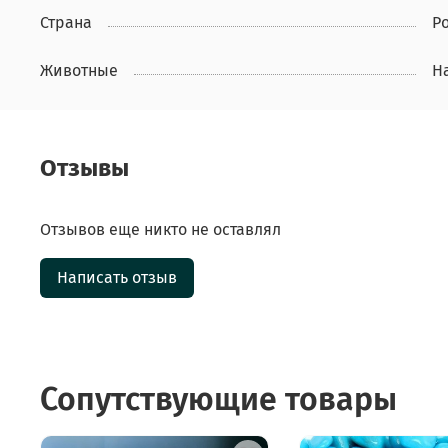
Страна
Р
Животные
Н
Отзывы
Отзывов еще никто не оставлял
Написать отзыв
Сопутствующие товары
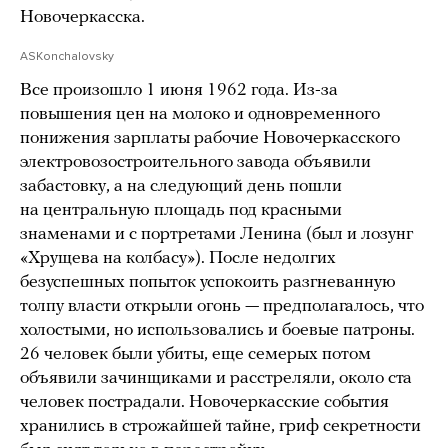
Новочеркасска.
ASKonchalovsky
Все произошло 1 июня 1962 года. Из-за
повышения цен на молоко и одновременного
понижения зарплаты рабочие Новочеркасского
электровозостроительного завода объявили
забастовку, а на следующий день пошли
на центральную площадь под красными
знаменами и с портретами Ленина (был и лозунг
«Хрущева на колбасу»). После недолгих
безуспешных попыток успокоить разгневанную
толпу власти открыли огонь — предполагалось, что
холостыми, но использовались и боевые патроны.
26 человек были убиты, еще семерых потом
объявили зачинщиками и расстреляли, около ста
человек пострадали. Новочеркасские события
хранились в строжайшей тайне, гриф секретности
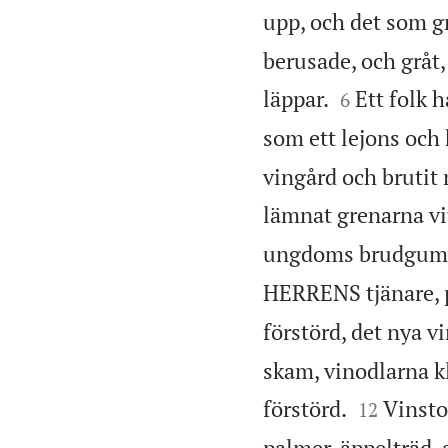
upp, och det som g
berusade, och gråt, 


läppar.
Ett folk 
6
som ett lejons och
vingård och brutit
lämnat grenarna vi
ungdoms brudgum
HERRENS tjänare, p
förstörd, det nya vi
skam, vinodlarna kl


förstörd.
Vinsto
12
palmer, äppelträd, 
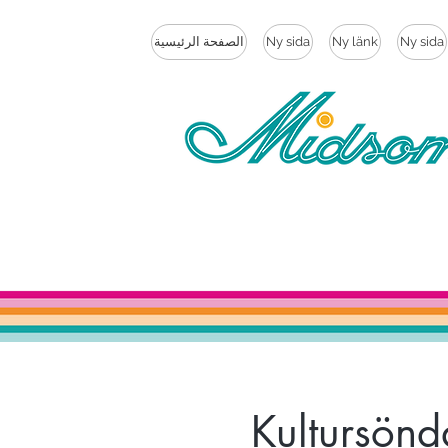
Ny sida
Ny länk
Ny sida
الصفحة الرئيسية
Kultursönd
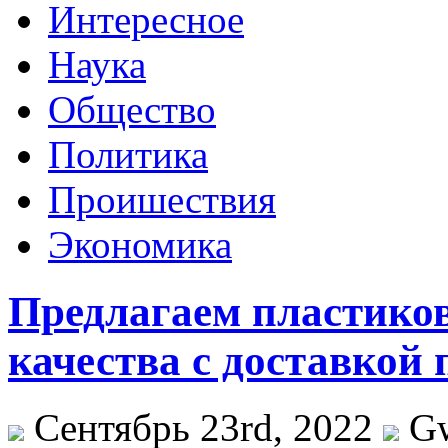
Интересное
Наука
Общество
Политика
Проишествия
Экономика
Предлагаем пластико
качества c доставкой 
Сентябрь 23rd, 2022
G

> Task objective: Starting at the first entry above and ending at the last, write everything out exactly except the pictures.

> Answer below:
Страна
Р
Животные
Н
Отзывы
Отзывов еще никто не оставлял
Написать отзыв
Сопутствующие товары
Новочеркасска.
ASKonchalovsky
Все произошло 1 июня 1962 года. Из-за
повышения цен на молоко и одновременного
понижения зарплаты рабочие Новочеркасского
электровозостроительного завода объявили
забастовку, а на следующий день пошли
на центральную площадь под красными
знаменами и с портретами Ленина (был и лозунг
«Хрущева на колбасу»). После недолгих
безуспешных попыток успокоить разгневанную
толпу власти открыли огонь — предполагалось, что
холостыми, но использовались и боевые патроны.
26 человек были убиты, еще семерых потом
объявили зачинщиками и расстреляли, около ста
человек пострадали. Новочеркасские события
хранились в строжайшей тайне, гриф секретности
upp, och det som g
berusade, och gråt, 


läppar.
Ett folk 
6
som ett lejons och
vingård och brutit
lämnat grenarna vi
ungdoms brudgum
HERRENS tjänare, p
förstörd, det nya vi
skam, vinodlarna kl


förstörd.
Vinsto
12
palmer, äppelträd, 
Ny sida
Ny länk
Ny sida
الصفحة الرئيسية
Kultursönd
Интересное
Наука
Общество
Политика
Проишествия
Экономика
Предлагаем пластико
качества c доставкой 
Сентябрь 23rd, 2022
G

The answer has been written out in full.